Seven New York City schools are participating in a pilot program aimed at
making the schools more diverse. The schools will retain a portion of their
available seats for low-income students and English-language learners.
NEW YORK (AP) — Gentrification has been coming fast to Brooklyn's Crown
Heights neighborhood. The influx of wealthier, white residents is being
reflected in the hallways of Public School 705.
The elementary school is still half black and more than a quarter Hispanic,
but Principal Sandra Soto has seen enough change to worry that P.S. 705 was
on the cusp of a phenomenon that has occurred elsewhere in the city, where
poorer, minority children disappear as their families are priced out of the
neighborhood.
"The next thing you know I have a whole slew of middle-class white families,
" she said, while black and Hispanic families are left feeling, "Here we go.
We're marginalized again."
Now, P.S. 705 and six other New York City schools are part of a pilot
program that will let them change their admissions policies to try and
maintain some rare diversity in a school system that has been labeled one of
the most segregated in the nation.
Instead of drawing only from their enrollment zones, schools in the pilot
program will set aside a portion of their seats for low-income students and
those who are learning English. At P.S. 705, also known as the Brooklyn Arts
and Science Elementary School, 20 percent of seats would be set aside for
English language learners and children in the child-welfare system.
"Your child is going to be in a classroom with children who are different
from them," Soto told parents during a tour this month, in between fielding
questions about the school's fencing program and its chess club.
That's not always the case. The city's 1.1 million public school students
are 40 percent Hispanic, 28 percent black, 15 percent Asian, 15 percent
white and 2 percent other. But this ethnic mix is not spread evenly. Many
schools are almost 100 percent black and Hispanic, while others are mostly
Asian or white. A 2014 report by the Civil Rights Project at UCLA concluded
that New York's public schools are the most segregated in the nation.
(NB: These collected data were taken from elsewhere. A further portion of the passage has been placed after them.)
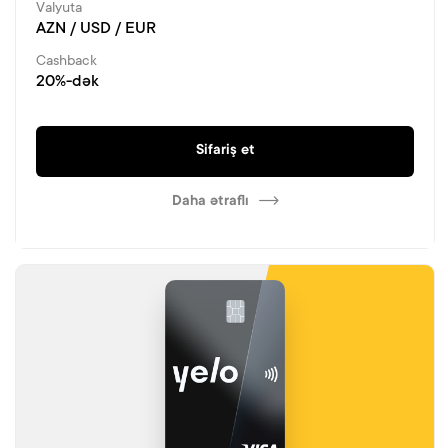
Valyuta
AZN / USD / EUR
Cashback
20%-dək
Sifariş et
Daha ətraflı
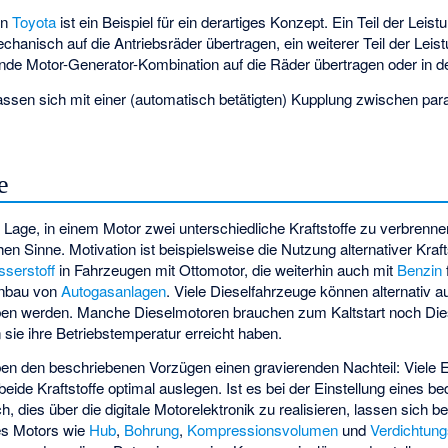
on
Toyota
ist ein Beispiel für ein derartiges Konzept. Ein Teil der Leist
anisch auf die Antriebsräder übertragen, ein weiterer Teil der Leist
ende Motor-Generator-Kombination auf die Räder übertragen oder in de
assen sich mit einer (automatisch betätigten) Kupplung zwischen para
e
r Lage, in einem Motor zwei unterschiedliche Kraftstoffe zu verbrenne
en Sinne. Motivation ist beispielsweise die Nutzung alternativer Kraf
serstoff
in Fahrzeugen mit Ottomotor, die weiterhin auch mit
Benzin
Einbau von
Autogasanlagen
. Viele Dieselfahrzeuge können alternativ a
ben werden. Manche Dieselmotoren brauchen zum Kaltstart noch Die
sie ihre Betriebstemperatur erreicht haben.
en den beschriebenen Vorzügen einen gravierenden Nachteil: Viele 
beide Kraftstoffe optimal auslegen. Ist es bei der Einstellung eines b
, dies über die digitale Motorelektronik zu realisieren, lassen sich b
es Motors wie
Hub
,
Bohrung
,
Kompressionsvolumen
und
Verdichtung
The problem is partly due to where people can afford to live. New York may
be a melting pot, but its neighborhoods still break down along racial and
socioeconomic lines.
Maintaining diversity by reserving seats for black or Hispanic students
would not survive a challenge under the 2007 U.S. Supreme Court ruling that
struck down school integration efforts in Seattle, Washington and Louisville
, Kentucky.
But using a category like English language learners or students whose
families are being monitored by a social worker would be permitted, Soto was
told, so she is preparing to welcome some of those students to her fall
2016 kindergarten and pre-kindergarten classes.
Backers hope the pilot diversity program will be expanded if it can chip
away at the status quo.
"Students learn from the diverse experiences and cultures of their fellow
students, and it's important that our schools match the diversity of our
city," Schools Chancellor Carmen Farina said in announcing the program in
November.
Opposition to the pilot program could come from parents who live near one of
the schools but whose children don't get a seat because low-income kids and
recent immigrants take precedence. Education officials are treading
carefully after drawn-out battles in the past year over attempts to redraw
school zones in two neighborhoods where families said they bought their
homes so they could send their children to a favored school.
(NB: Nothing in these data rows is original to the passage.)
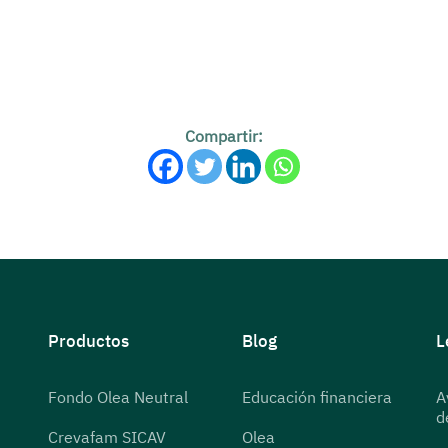
Compartir:
Productos
Blog
L
Fondo Olea Neutral
Educación financiera
A
d
Crevafam SICAV
Olea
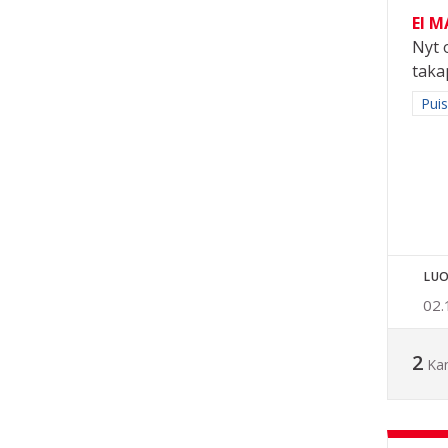
EI 
Nyt 
taka
Raja
Puis
LUO
02.
2
Ka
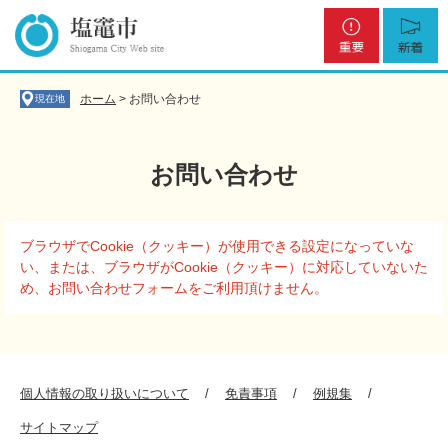
ペ
メ
重
新
ー
ニ
要
着
ジ
ュ
の
ー
先
を
ホーム
>
お問い合わせ
現在地
頭
飛
で
ば
す
し
お問い合わせ
。
て
本
文
本
へ
ブラウザでCookie（クッキー）が使用できる設定になっていな
文
い、または、ブラウザがCookie（クッキー）に対応していないた
め、お問い合わせフォームをご利用頂けません。
個人情報の取り扱いについて
免責事項
例規集
サイトマップ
Believers in school integration say research shows all children benefit. In
the 2014 UCLA report on New York's segregated schools, authors John Kucsera
and Gary Orfield said segregation "has strong and lasting impacts on
students' success in school and later life."
New York is not alone in wrestling with school diversity. A San Francisco
Chronicle series found a steep rise in segregation after San Francisco
instituted citywide school choice in 2011. The UCLA group that issued the
New York segregation study has reported widespread school segregation
throughout California as well as in Illinois, Pennsylvania and elsewhere.
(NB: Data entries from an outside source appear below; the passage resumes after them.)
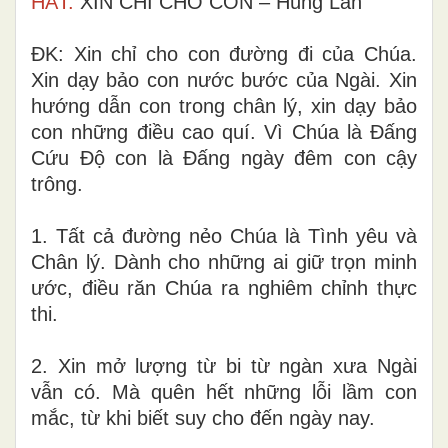
HÁT:
XIN CHỈ CHO CON – Hùng Lân
ĐK: Xin chỉ cho con đường đi của Chúa.
Xin dạy bảo con nước bước của Ngài. Xin
hướng dẫn con trong chân lý, xin dạy bảo
con những điều cao quí. Vì Chúa là Đấng
Cứu Độ con là Đấng ngày đêm con cậy
trông.
1. Tất cả đường nẻo Chúa là Tình yêu và
Chân lý. Dành cho những ai giữ trọn minh
ước, điều răn Chúa ra nghiêm chỉnh thực
thi.
2. Xin mở lượng từ bi từ ngàn xưa Ngài
vẫn có. Mà quên hết những lỗi lầm con
mắc, từ khi biết suy cho đến ngày nay.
Amy Stuart Wells, a professor of sociology and education at Teachers College
at Columbia University who studies school diversity, said American
educators could use policies like magnet schools and targeted recruitment to
reduce segregation. She praised the New York principals who pushed for the
diversity pilot for grappling with the issue.
"There's leadership and energy at the grassroots level," Wells said. "The
millennial parents all say they want more diversity. I don't think every
school's going to be racially balanced but I think a lot more could be done."